Which is exactly what Taiwan did after the 2003 SARS outbreak.  The CECC was established in 2005, the first time the DPP were in power and not the KMT.

MARGARET BRENNAN: When you say the CDC, are you talking about Director Redfield?

POTTINGER: Bob Redfield did the very best that he could with what he had. I’m talking about institutionally in the- in the belly of this institution, the CDC was unwilling to- to partner with industrial labs to do tens of thousands of sequences so- so that you could actually see where this thing was going. They wanted to do it internally. And- and I think the reason for that is they want the data themselves so that they can publish. There’s a very powerful incentive within CDC culture to partner with academic institutions rather than private institutions and- and to collect data, submit for peer review articles that burnish your credentials. That’s a very slow process. That’s not the- the kind of incentive you want for dealing with a fast moving pandemic.

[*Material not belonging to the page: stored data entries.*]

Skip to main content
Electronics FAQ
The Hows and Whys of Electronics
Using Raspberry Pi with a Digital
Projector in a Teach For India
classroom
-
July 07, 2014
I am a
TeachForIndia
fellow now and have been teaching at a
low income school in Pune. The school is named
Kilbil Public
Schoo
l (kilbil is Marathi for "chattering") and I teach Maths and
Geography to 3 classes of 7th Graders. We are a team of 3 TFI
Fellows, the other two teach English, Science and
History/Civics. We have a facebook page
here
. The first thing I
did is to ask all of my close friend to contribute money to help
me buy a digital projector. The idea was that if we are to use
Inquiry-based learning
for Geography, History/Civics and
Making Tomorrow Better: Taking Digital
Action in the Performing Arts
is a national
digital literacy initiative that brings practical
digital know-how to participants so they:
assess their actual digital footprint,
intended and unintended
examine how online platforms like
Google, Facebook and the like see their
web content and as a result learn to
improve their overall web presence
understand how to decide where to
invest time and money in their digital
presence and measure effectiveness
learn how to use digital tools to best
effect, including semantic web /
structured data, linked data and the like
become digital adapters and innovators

Considering that Cheetolini crippled and hamstrung the CDC to prevent it from doing its job, it sound more like Pottinger is covering his own posterior.

MARGARET BRENNAN: How much of this is a question of if this should be handled by public health officials at all, or whether a pandemic should be handed over to intelligence officials and handled like a national security threat?

POTTINGER: The intelligence community does need to prioritize the collection of intelligence on these kinds of bio threats rather than relying strictly on- on sister-to-sister relationships between our CDC and public health officials in other countries. But I don’t think that the intelligence community is going to be able to do more than that critical role of collecting and analyzing the information.

It doesn’t need the military.  Taiwan’s success came from multiple government agencies cooperating: the CDC, a national government-run health care system, and the National Communications Commission (which oversees cell phones and telecommunications) connected people’s cell phones with the health care system, to track virus hot spots and whether or which people have been there.

MARGARET BRENNAN: You’re clearly thinking a lot of what could have been done differently. Do you think that the Trump administration did the best it could?

POTTINGER: We had an impeachment, the first impeachment trial taking place as the coronavirus task force was meeting at a time when the country wasn’t focused on- on this pandemic. People in the White House were. People at Health and Human Services and at the CDC were. I- I never encountered anyone at a senior level who was not deeply seized by the- the major weight of what we were facing. I do think that people did their best. I’m doing this Hot Wash, as I call it, in the- in the spirit of trying to help understand that the narrative that it was all political failures at the top is not true. And so what I’m trying to- to bring to light here is that we have a deeper problem with the permanent government in how we are organized culturally and- and organizationally to deal with this pandemic and with future ones. I want us to succeed at getting better.

A weak and pathetic finish as CBS’s talking head lobs Pottinger a softball question that he uses to obviate himself and Cheetolini of responsibility.  Clinton was impeached and he still managed to keep doing his job, so that’s no excuse.

Comments

  1. JM says

    Pottinger is clearly covering for some of his own and for the Trump administration mistakes. He is right about the CDC early on, the CDC trusted the information provided by China about the situation far too long. Even once it was clear that the information from China wasn’t good the CDC didn’t make the necessary assumption that the situation in China was worse then it appeared.

    He is wrong about moving some of the CDC to DC. The Trump White House didn’t listen to anybody else, even their own advisors. Having he CDC closer wouldn’t have helped as long as Trump didn’t take the situation seriously. Expanding intelligence services to watch for disease is just a play for budget. They are already be watching filtering their feeds for any significant disaster but that information should be passed out to the services that can understand it rather then kept in house.